Dès sa plus tendre enfance, Mike Milosh se forme à la musique classique, le violoncelle, la danse, la peinture, le dessin, la photographie et le cinéma. La pandémie de Sars-Cov-2 bloque tous les accès au centre-ville ? Pas de souci, Monsieur tourne ses clips chez lui, avec son épouse ("Beautiful") ou un couple d’amis ("Black Rain"). Petit budget, images superbes, effet maximal. "L’art est une catharsis, un moyen d’exprimer ses émotions. L’artiste est donc sans arrêt en phase d’adaptation, à une bonne comme à une mauvaise situation, tout cela est stimulant." En matière de perturbation, 2020 a largement assuré. "Cette année était folle", confirme le compositeur. "Mais pas nécessairement à cause du Covid. Beaucoup de mes amis ont été victimes de crimes haineux. D’autres m’ont mis sous pression pour que je sois plus politique dans mon travail. Je soutiens Black Lives Matter, mais je n’ai pas écrit de morceau ou tourné de vidéo sur le sujet, et ce pour une raison essentielle : je conçois l’art, ma musique comme une façon d’unir les gens, pas de les diviser."

Donald Trump l’a illustré, sublimé, mais n’a rien inventé : les États-Unis sont fondamentalement divisés et polarisés.
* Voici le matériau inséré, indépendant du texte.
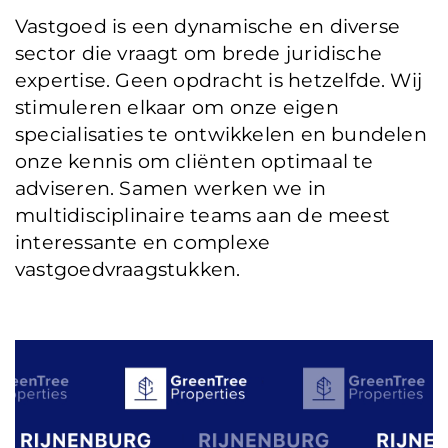
Vastgoed is een dynamische en diverse
sector die vraagt om brede juridische
expertise. Geen opdracht is hetzelfde. Wij
stimuleren elkaar om onze eigen
specialisaties te ontwikkelen en bundelen
onze kennis om cliënten optimaal te
adviseren. Samen werken we in
multidisciplinaire teams aan de meest
interessante en complexe
vastgoedvraagstukken.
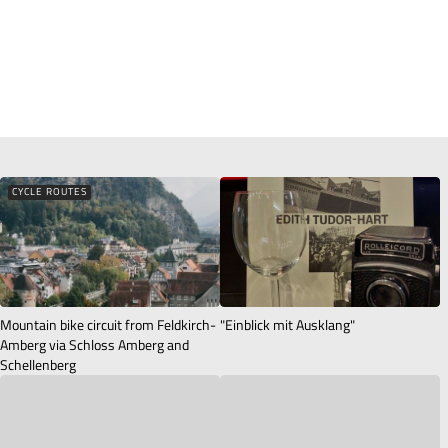
CYCLE ROUTES
Mountain bike circuit from Feldkirch-
"Einblick mit Ausklang"
Amberg via Schloss Amberg and
Schellenberg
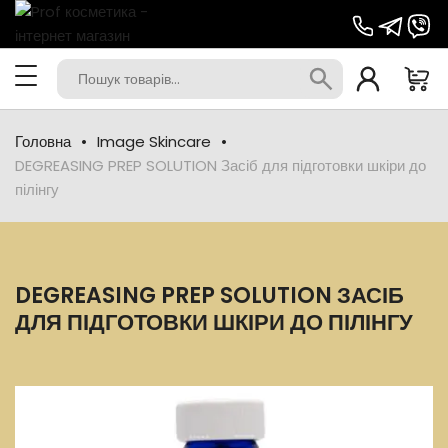
Головна
Image Skincare
DEGREASING PREP SOLUTION Засіб для підготовки шкіри до
пілінгу
DEGREASING PREP SOLUTION ЗАСІБ
ДЛЯ ПІДГОТОВКИ ШКІРИ ДО ПІЛІНГУ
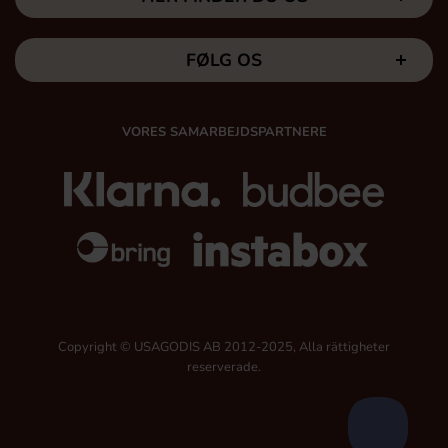
FØLG OS
VORES SAMARBEJDSPARTNERE
Copyright © USAGODIS AB 2012-2025, Alla rättigheter
reserverade.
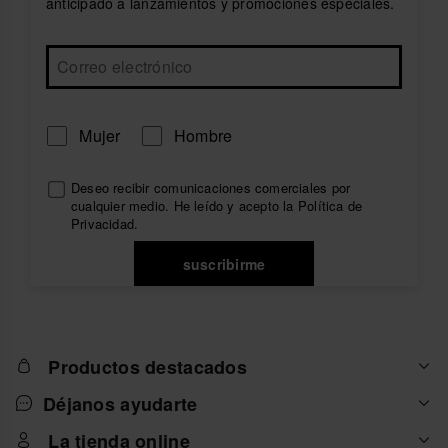
anticipado a lanzamientos y promociones especiales.
Mujer
Hombre
Deseo recibir comunicaciones comerciales por
cualquier medio. He leído y acepto la
Política de
Privacidad
.
suscribirme
Productos destacados
Déjanos ayudarte
La tienda online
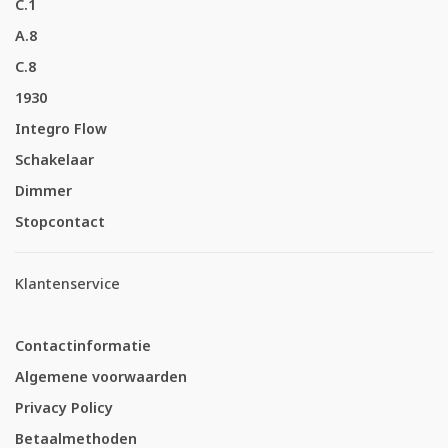
C.1
A.8
C.8
1930
Integro Flow
Schakelaar
Dimmer
Stopcontact
Klantenservice
Contactinformatie
Algemene voorwaarden
Privacy Policy
Betaalmethoden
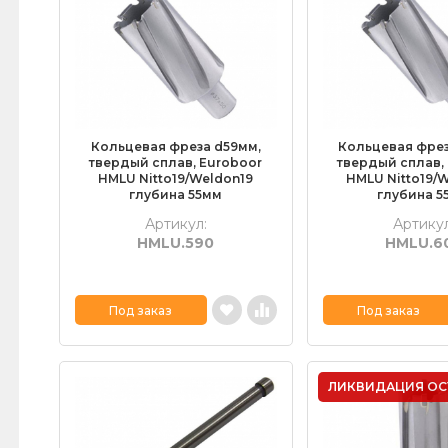
Кольцевая фреза d59мм,
Кольцевая фрез
твердый сплав, Euroboor
твердый сплав,
HMLU Nitto19/Weldon19
HMLU Nitto19/
глубина 55мм
глубина 5
Артикул:
Артикул
HMLU.590
HMLU.6
Под заказ
Под заказ
ЛИКВИДАЦИЯ ОС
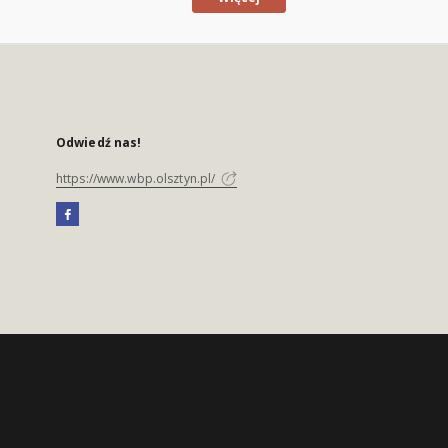
Odwiedź nas!
https://www.wbp.olsztyn.pl/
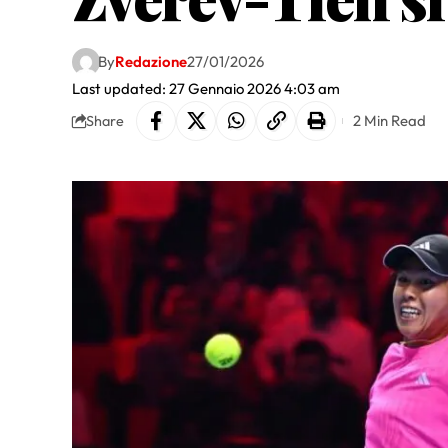
By
Redazione
27/01/2026
Last updated: 27 Gennaio 2026 4:03 am
2 Min Read
Share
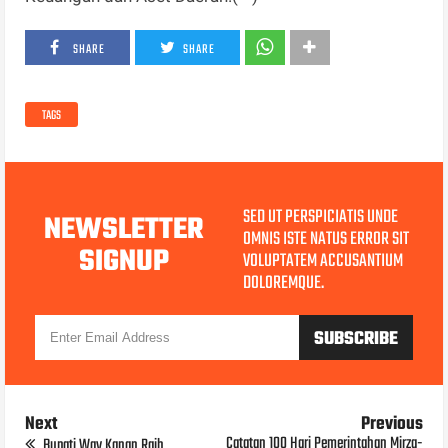
SHARE
SHARE
TAGS
SED UT PERSPICIATIS UNDE
NEWSLETTER
OMNIS ISTE NATUS ERROR SIT
SIGNUP
VOLUPTATEM ACCUSANTIUM
DOLOREMQUE.
Next
Previous
Catatan 100 Hari Pemerintahan Mirza-
Bupati Way Kanan Raih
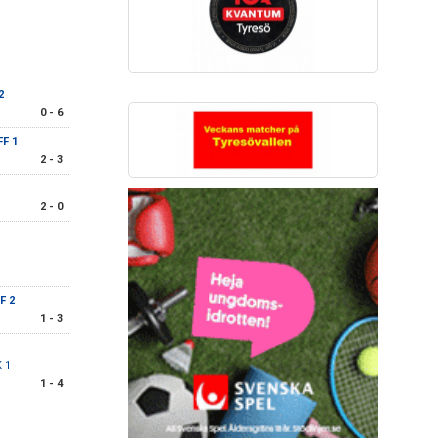
2
0 - 6
FF 1
2 - 3
2 - 0
F 2
1 - 3
K 1
1 - 4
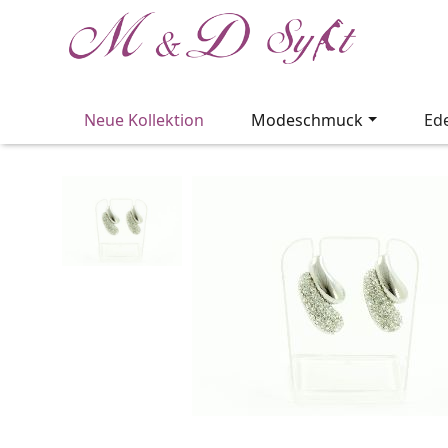
Neue Kollektion
Modeschmuck
Ed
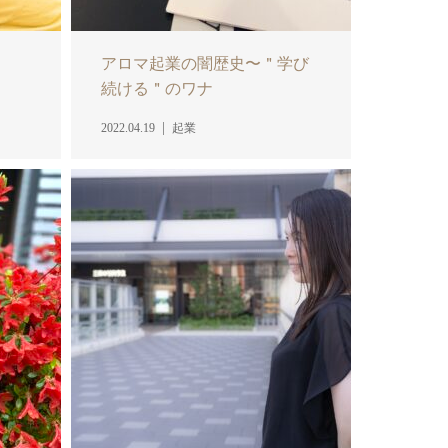
アロマ起業の闇歴史〜＂学び
続ける＂のワナ
2022.04.19
起業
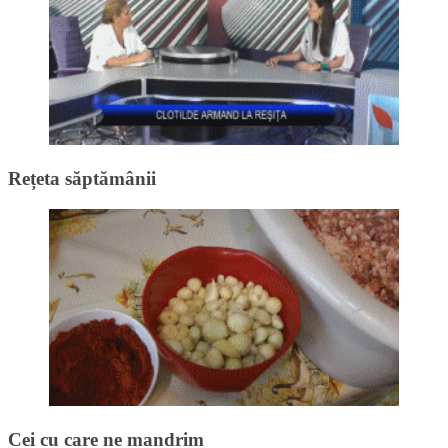
Rețeta săptămânii
Cei cu care ne mandrim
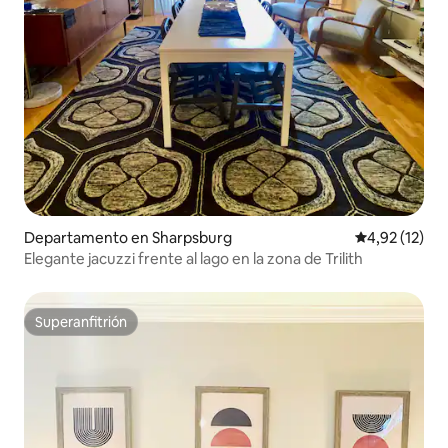
Departamento en Sharpsburg
Calificación 
4,92 (12)
Elegante jacuzzi frente al lago en la zona de Trilith
Superanfitrión
Superanfitrión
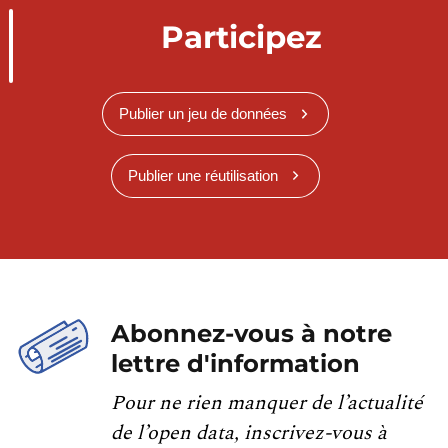
Participez
Publier un jeu de données
Publier une réutilisation
Abonnez-vous à notre
lettre d'information
Pour ne rien manquer de l’actualité
de l’open data, inscrivez-vous à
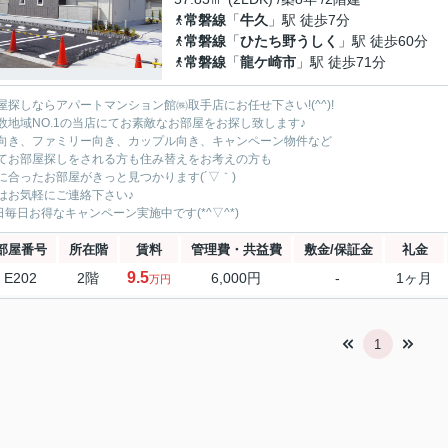
常磐線
「
牛久
」駅 徒歩7分
常磐線
「
ひたち野うしく
」駅 徒歩60分
常磐線
「
龍ケ崎市
」駅 徒歩71分
屋探しならアパートマンション館㈱取手店にお任せ下さい!(^^)!
数地域NO.1の当店にてお素敵なお部屋をお探し致します♪
向き、ファミリー向き、カップル向き、キャンペーン物件など
てお部屋探しをされる方も住み替えをお考えの方も
に合ったお部屋がきっと見つかります(´▽｀)
はお気軽にご連絡下さい♪
5日毎日お得なキャンペーン実施中です(*^▽^*)
部屋番号
所在階
賃料
管理費・共益費
敷金/保証金
礼金
9.5
E202
2階
6,000円
-
1ヶ月
万円
1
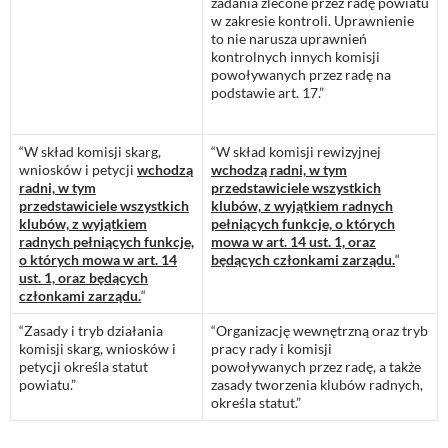
zadania zlecone przez radę powiatu
w zakresie kontroli. Uprawnienie
to nie narusza uprawnień
kontrolnych innych komisji
powoływanych przez radę na
podstawie art. 17.”
“W skład komisji skarg,
“W skład komisji rewizyjnej
wniosków i petycji
wchodzą
wchodzą radni, w tym
radni, w tym
przedstawiciele wszystkich
przedstawiciele wszystkich
klubów, z wyjątkiem radnych
klubów, z wyjątkiem
pełniących funkcje, o których
radnych pełniących funkcje,
mowa w art. 14 ust. 1, oraz
o których mowa w art. 14
będących członkami zarządu.
“
ust. 1, oraz będących
członkami zarządu.
“
“Zasady i tryb działania
“Organizację wewnętrzną oraz tryb
komisji skarg, wniosków i
pracy rady i komisji
petycji określa statut
powoływanych przez radę, a także
powiatu.”
zasady tworzenia klubów radnych,
określa statut.”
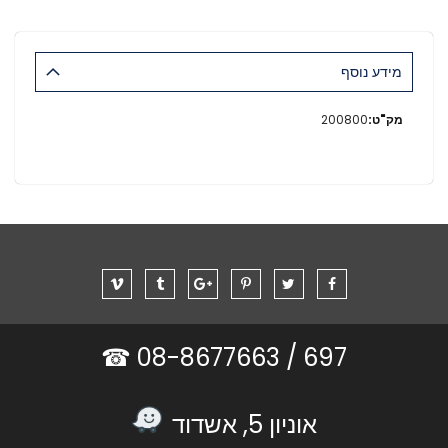
מידע נוסף
מידע
200800
נוסף
08-8677663 ☎
697 /
אוניון 5, אשדוד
Chaque citoyen est plus que jamais attendu dans un camp ou dans l’autre. "L’hyperpolitisation des gens est liée à l’omniprésence des réseaux sociaux et la commodification des internautes", analyse Mike Milosh, passionné lorsque nous abordons le sujet. "C’est l’économie de l’attention. On capte votre attention et on vous encourage à adhérer à des théories spécifiques pour mieux vous contrôler. Je ne parle pas de contrôle comme Georges Orwell le concevait, plutôt du contrôle conçu par des sociétés comme Cambridge Analytica et leurs systèmes de prédiction des comportements. Tout cela est précisément conçu pour catégoriser les gens afin de mieux leur vendre des concepts, produits ou idées. Et cela déteint sur les modes de pensée. Rien de tout cela ne m’intéresse en tant qu’artiste, car ça n’améliore en rien la société. Les gens sont juste renforcés dans leur individualisme. L’art, au contraire, est là pour rassembler, unifier, renforcer les liens entre communautés."